Figure 1: An illustration of LLM-Planner for high-level planning, highlighting the re-planning mechanism when agents get stuck.
Framework
Hierarchical Planning
The LLM-Planner employs a hierarchical planning structure consisting of high-level and low-level planners. The high-level planner generates a sequence of subgoals based on natural language instructions using LLMs. These subgoals guide the agent in achieving the final task objective. The low-level planner then translates each subgoal into primitive actions tailored to the current environment, decoupled from language instructions once the high-level plan is established.
Dynamic Grounded Re-planning
The innovation in dynamic grounded re-planning allows agents to adapt plans based on observations, thus grounding the LLM's decisions in physical reality. When the agent struggles to achieve a subgoal, environmental cues prompt the LLM to update the plan, considering newly perceived objects and contextual information.

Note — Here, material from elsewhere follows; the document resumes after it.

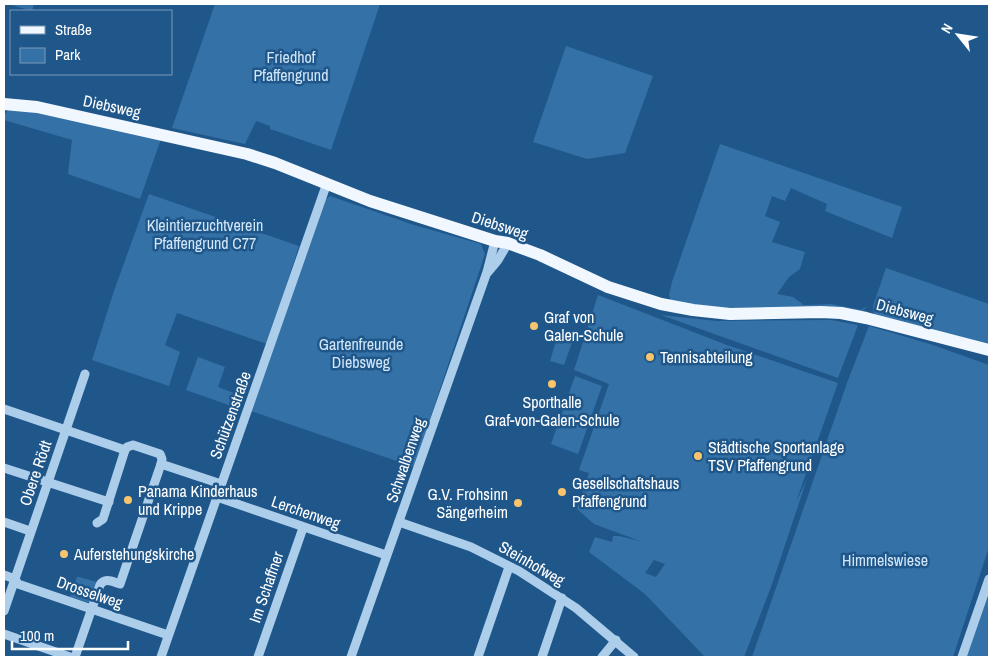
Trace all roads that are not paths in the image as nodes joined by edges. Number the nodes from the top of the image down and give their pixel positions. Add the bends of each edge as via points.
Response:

Figure 2: Overview of LLM-Planner with prompt design and grounded re-planning.
Experiments and Results
Dataset and Metrics
The ALFRED dataset serves as the testing ground, featuring diverse tasks and complex environments. Evaluation metrics include success rate, goal-condition success rate, and a novel high-level planning accuracy metric to directly assess performance.
The LLM-Planner demonstrates competitive performance using under 0.5% of the data compared to full dataset models like HLSM. It substantially outperforms several baselines under few-shot settings, exhibiting 15.36% success rate on unseen valid splits—a marked improvement over traditional approaches.
Figure 3: Success rate by task type on ALFRED valid unseen split.
Implementation and Integration
Prompt Design
Optimal prompt design is critical for harnessing GPT-3's planning capabilities. The final prompt structure incorporates task explanations, goal instructions, and environmental cues. In-context examples are selectively retrieved using a kNN mechanism, enhancing accuracy.
System Integration
Integrating LLM-Planner into existing frameworks involves employing the high-level planner's outputs in tandem with pre-trained models for perception and navigation. Notably, the grounded re-planning algorithm dynamically adjusts as tasks progress, ensuring resilience and adaptability.
Future Directions
Future research could explore expanding the model's capabilities by integrating more advanced LLMs and refining grounding techniques. Additionally, real-world deployment could benefit from improved environmental interaction models and object detectors to further augment performance.
Conclusion
LLM-Planner represents a significant advancement in few-shot planning for embodied agents, offering a scalable, versatile solution that mitigates the traditional reliance on extensive annotated training data while exhibiting robust performance across complex tasks.
The findings indicate promising pathways for leveraging LLMs in autonomous navigation and task execution, paving the way for more intelligent, adaptable robotic systems.